━━ Reading text

WayHaught Wednesday

It’s been a long day, and yet here I am, sitting on the couch with Graham as company while Chris is asleep. The disadvantages of being on opposite shifts.


Thank God he is pretty stinking cute. 

My lunch break today consisted of taking part in a “power hour” where the Wynonna Earp fandom tried to get a hashtag to trend. The overall theme of today was WayHaught Wednesday, and I took part in that throughout the day. Towards the end of “pahr hahr” (yinz know ‘at’s hah we say shit n’at), I started tweeting gifts of characters who were victims of the Bury Your Gays trope, saying the show would never let that happen to our precious WayHaught. Simple. Easy. Difficult to choose. 

The first, my beloved Tara, the character death that made me nervous about getting invested in a gay character again. Tara, you got so much more interesting after you broke up with Willow, and then after you were both finally happy, they took it all away. Charlie from Supernatural, because Felicia Day is so amazing and so was that character. I chose Clexa from The 100, because even though I didn’t watch it, a good friend did, and she was traumatized by her death. Dana from The L Word. I quickly skimmed through a list of over 160 lesbian characters who met their untimely death and made my picks. 

My time was running short, so I switched to “we know you’ll let WayHaught end up like these couples” mode. Easy. Bo and Lauren from Lost Girl, obviously. Lesbian OTP of the century. And…um…oh, yeah. Graham and Megan from But I’m a Cheerleader. They rode off together in the back of a pickup truck, and so what it wasn’t TV? Next! 

Sigh. Damn it. So I tweeted a gif of Ellen and Portia. I realized things were desperate, so I googled. I quickly dismissed most of the ones I found. Bette and Tina? Ugh. I wouldn’t wish their relationship on my ex. Willow and Kennedy? Fuck you, list of 16. No way. Brittany and Santana? Oh, that’s a good one. Let’s quit while we are ahead, shall we?

WayHaught is so important because I had an easier time finding examples of dead lesbian characters than happy ones. 

WayHaught is so important because one — ONE — long-term lesbian pairing in recent history got their happy ending. (And I say “long-term” because I feel like I’m in the minority that really liked Callie and Penny together. Sorry, Calzona people. Please don’t wage war on me. Plus, I’m sure we haven’t seen the last of Callie at Seattle Grace, and we all know that her happiness is often temporary.)

The world is a confusing place for a young gay lady. I speak from experience. For every positive (legal marriage!), there’s a negative (senseless shooting in Orlando). For every build-up (I think I like a girl! I’m so happy!), there’s a tear-down (my “friends” started a rumor that I’m gay and my life is basically over). The value of a positive depiction of a queer couple (one confident, one figuring things out) can’t be overstated. 

WayHaught is important. WayHaught can make people realize they aren’t alone. WayHaught can save lives. 

We need a season 2 because we need more WayHaught in our world, for these important reasons and also because DID NICOLE HEAR WAVERLY SAY SHE LOVES HER?!

Also, WayHaught can make 39-year-old women turn into fangirls and enjoy every minute of it. 

Tropes Tuesday

I took a little break from blogging about my new favorite, Wynonna Earp. So yesterday, I only emailed SyFy and tweeted a handful of times. 

I’m such a slacker.

━━━━

*Task instructions*.
[A] Reproduce the part of the blog post that begins at the words "WayHaught is important." and stops after "such a slacker.".
[B] Say whether each statement agrees with the blog post, answering yes or no and quoting the words that decide it: (i) the writer's lunch break was spent in a "power hour" aimed at getting a hashtag to trend; (ii) the writer watched The 100; (iii) Chris is awake while the writer sits on the couch.
The records that come next are separate material, unrelated to the blog post.

━━ Listed records

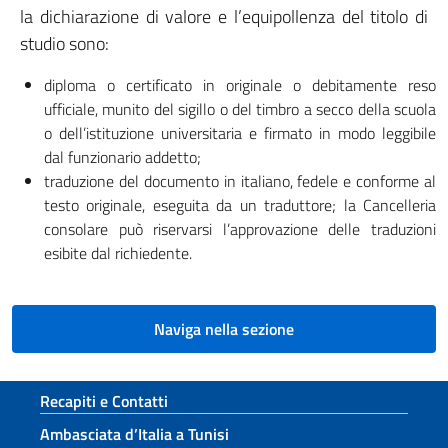
la dichiarazione di valore e l’equipollenza del titolo di
studio sono:
diploma o certificato in originale o debitamente reso
ufficiale, munito del sigillo o del timbro a secco della scuola
o dell’istituzione universitaria e firmato in modo leggibile
dal funzionario addetto;
traduzione del documento in italiano, fedele e conforme al
testo originale, eseguita da un traduttore; la Cancelleria
consolare può riservarsi l’approvazione delle traduzioni
esibite dal richiedente.
Naviga nella sezione
Sezione footer
Recapiti e Contatti
Ambasciata d’Italia a Tunisi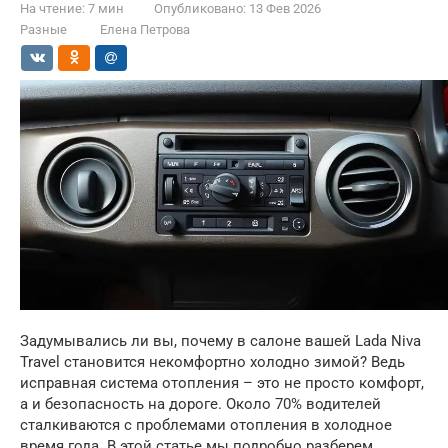
На чтение:
7 мин
Опубликовано:
13 Фев 2026
Разные
Елена Петрова
Задумывались ли вы, почему в салоне вашей Lada Niva
Travel становится некомфортно холодно зимой? Ведь
исправная система отопления – это не просто комфорт,
а и безопасность на дороге. Около 70% водителей
сталкиваются с проблемами отопления в холодное
время года. В этой статье мы подробно разберем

━━━━

*Results of the tasks*.
[A]
WayHaught is important. WayHaught can make people realize they aren’t alone. WayHaught can save lives. 

We need a season 2 because we need more WayHaught in our world, for these important reasons and also because DID NICOLE HEAR WAVERLY SAY SHE LOVES HER?!

Also, WayHaught can make 39-year-old women turn into fangirls and enjoy every minute of it. 

Tropes Tuesday

I took a little break from blogging about my new favorite, Wynonna Earp. So yesterday, I only emailed SyFy and tweeted a handful of times. 

I’m such a slacker.

[B]
(i) Yes: "My lunch break today consisted of taking part in a “power hour” where the Wynonna Earp fandom tried to get a hashtag to trend."
(ii) No: "even though I didn’t watch it, a good friend did"
(iii) No: "sitting on the couch with Graham as company while Chris is asleep"